*** Records supplied Section Begins ***

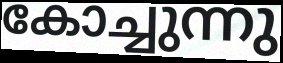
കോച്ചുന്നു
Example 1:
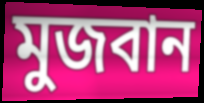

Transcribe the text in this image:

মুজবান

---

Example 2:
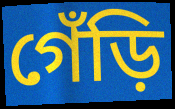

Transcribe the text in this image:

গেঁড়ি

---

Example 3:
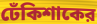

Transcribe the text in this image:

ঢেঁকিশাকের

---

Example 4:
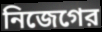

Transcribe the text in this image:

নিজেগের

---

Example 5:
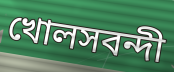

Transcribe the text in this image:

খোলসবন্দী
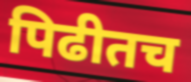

*** Records supplied Section Ends ***

**To do**. Copy out every line of the listing that includes the string "Example".

**Solution**.
Example 1:
Example 2:
Example 3:
Example 4:
Example 5:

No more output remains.